As for the boot partition, it is my understanding as well that it has to be within the 1024 cylinder boundary. However, the boot partition doesn't have to be that big (only a couple mb should get you by). All of Windows doesn't have to be within 1024 either, just C drive. Cut C down just enough to fit the OS and a little free space. Make the rest D. Then use Partition Magic or something like it to shift your Windows stuff over enough to make room for the boot partition to fit within the 1024th cylinder as well. The rest of Linux can go somewhere after 1024. This should work for you.
Hope this helps!
630111
 
omry,

This is what I did and it worked:

Installed windows 2000 pro on C 10G

Formated NTFS partition D

Formatted Fat16 E (For windows to linux xfers)

Installed RedHat 7.2 normally EXCEPT!:

MADE A BOOT DISK!!!

TOLD THE INSTALL TO INSTALL LILO ON THE BOOT PARTITION! in my case hda6. (sorry to shout but that was important).

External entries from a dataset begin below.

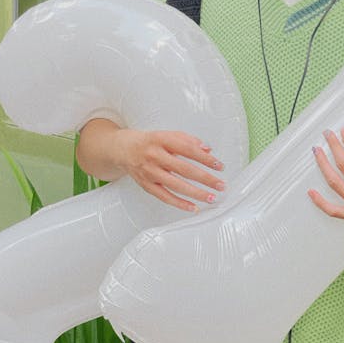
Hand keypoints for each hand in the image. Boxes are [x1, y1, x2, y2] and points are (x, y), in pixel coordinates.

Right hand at [77, 120, 224, 211]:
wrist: (123, 149)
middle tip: (221, 184)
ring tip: (212, 197)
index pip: (187, 149)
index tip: (219, 165)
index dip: (205, 158)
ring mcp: (149, 172)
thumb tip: (207, 150)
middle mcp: (154, 156)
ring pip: (175, 185)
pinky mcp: (146, 185)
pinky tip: (193, 207)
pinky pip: (165, 197)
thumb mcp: (167, 135)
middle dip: (205, 178)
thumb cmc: (150, 142)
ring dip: (196, 193)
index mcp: (161, 140)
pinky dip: (180, 203)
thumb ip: (188, 140)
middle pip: (184, 169)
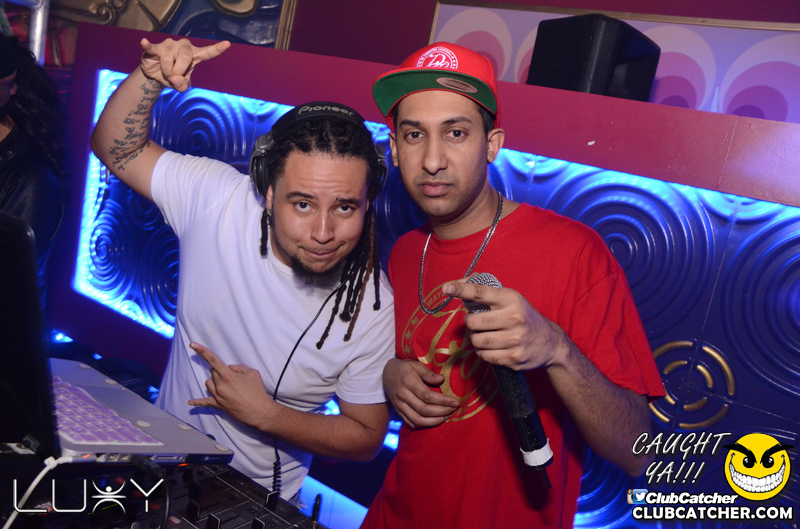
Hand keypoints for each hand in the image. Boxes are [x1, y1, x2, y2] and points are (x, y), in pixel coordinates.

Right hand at [139, 37, 230, 91]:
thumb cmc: (173, 77)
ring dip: (166, 71)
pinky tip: (144, 42)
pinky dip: (148, 46)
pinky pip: (152, 47)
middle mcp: (184, 47)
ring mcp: (169, 45)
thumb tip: (175, 78)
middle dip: (178, 72)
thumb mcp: (181, 86)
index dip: (217, 49)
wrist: (156, 75)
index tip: (227, 44)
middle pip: (186, 58)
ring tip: (165, 72)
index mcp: (194, 55)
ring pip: (169, 59)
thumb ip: (183, 85)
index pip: (207, 52)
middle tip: (173, 77)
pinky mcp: (155, 47)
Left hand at [187, 342, 272, 429]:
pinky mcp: (218, 405)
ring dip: (214, 381)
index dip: (202, 351)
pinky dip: (197, 402)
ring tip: (227, 385)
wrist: (259, 411)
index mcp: (228, 376)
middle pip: (213, 372)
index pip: (213, 360)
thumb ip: (238, 367)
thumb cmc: (257, 391)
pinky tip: (190, 402)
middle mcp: (220, 386)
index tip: (192, 344)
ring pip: (208, 383)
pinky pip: (205, 402)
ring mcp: (218, 396)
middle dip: (220, 371)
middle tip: (233, 376)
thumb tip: (229, 369)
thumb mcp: (252, 373)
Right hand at [382, 358, 458, 428]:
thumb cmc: (404, 368)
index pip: (427, 396)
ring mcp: (399, 405)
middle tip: (453, 410)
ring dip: (433, 421)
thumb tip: (441, 379)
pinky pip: (410, 423)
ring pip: (417, 419)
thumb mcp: (415, 364)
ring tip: (446, 417)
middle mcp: (402, 395)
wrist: (385, 373)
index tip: (455, 402)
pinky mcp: (398, 411)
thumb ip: (428, 373)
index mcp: (408, 381)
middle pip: (424, 409)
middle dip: (441, 412)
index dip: (443, 401)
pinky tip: (433, 421)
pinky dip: (423, 425)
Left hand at [442, 278, 570, 370]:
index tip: (446, 288)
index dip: (461, 290)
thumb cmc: (523, 317)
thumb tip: (457, 283)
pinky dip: (484, 352)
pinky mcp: (514, 358)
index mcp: (511, 299)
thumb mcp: (510, 299)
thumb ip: (485, 292)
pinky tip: (495, 347)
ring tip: (488, 336)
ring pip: (477, 341)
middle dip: (472, 324)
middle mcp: (514, 317)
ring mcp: (515, 339)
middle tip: (481, 323)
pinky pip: (484, 356)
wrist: (550, 343)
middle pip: (473, 322)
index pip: (481, 292)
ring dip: (477, 339)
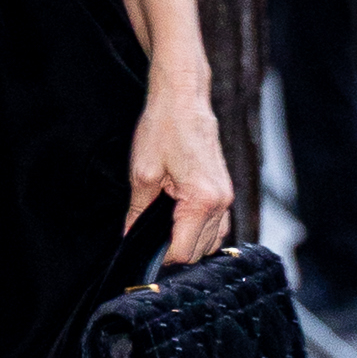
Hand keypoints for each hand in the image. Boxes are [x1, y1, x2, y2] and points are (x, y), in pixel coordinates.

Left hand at [126, 75, 232, 264]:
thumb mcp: (142, 174)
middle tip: (147, 242)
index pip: (182, 251)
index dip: (159, 258)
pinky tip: (178, 222)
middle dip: (173, 252)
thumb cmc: (164, 129)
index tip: (141, 254)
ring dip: (188, 242)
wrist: (183, 99)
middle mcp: (221, 202)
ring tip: (161, 232)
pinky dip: (200, 230)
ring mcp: (226, 196)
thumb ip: (137, 212)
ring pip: (212, 241)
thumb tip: (130, 237)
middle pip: (199, 251)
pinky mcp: (224, 190)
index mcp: (202, 200)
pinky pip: (217, 225)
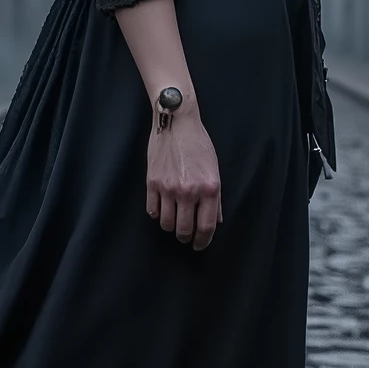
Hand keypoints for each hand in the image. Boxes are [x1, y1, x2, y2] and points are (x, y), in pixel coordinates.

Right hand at [146, 110, 221, 250]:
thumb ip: (216, 199)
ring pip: (166, 224)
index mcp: (209, 188)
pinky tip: (162, 209)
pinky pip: (152, 211)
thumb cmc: (198, 144)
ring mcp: (168, 187)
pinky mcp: (152, 182)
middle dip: (186, 237)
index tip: (199, 245)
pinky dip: (157, 214)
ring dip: (171, 227)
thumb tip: (215, 222)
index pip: (206, 227)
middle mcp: (189, 190)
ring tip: (174, 222)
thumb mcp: (214, 170)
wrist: (176, 122)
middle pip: (184, 230)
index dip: (203, 241)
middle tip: (186, 236)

Then after install, boot to linux from the floppy and in lilo.conf change:

boot=/dev/hda6

to

boot=/dev/hda (at top of config)

add a default entry for DOS.

then restart lilo

and reboot, should see linux screen and all is ok.
 
Hi,



As you can see from this --> lilo is capable of booting partitions that start above the 1024 cyl limit as long as the motherboard bios supports the extended interrupt 13h call. I would be almost certain that your hardware would be OK on this if its only 4 months old. Redhat 7.2 now defaults to grub as bootloader instead of lilo but I think that has similar capabilites.

Have a read of the lba32 notes here -->
Regards
 
Installed Linux at the last parition of my HD (way after cyl 1024) and it works fine. thanks for replying.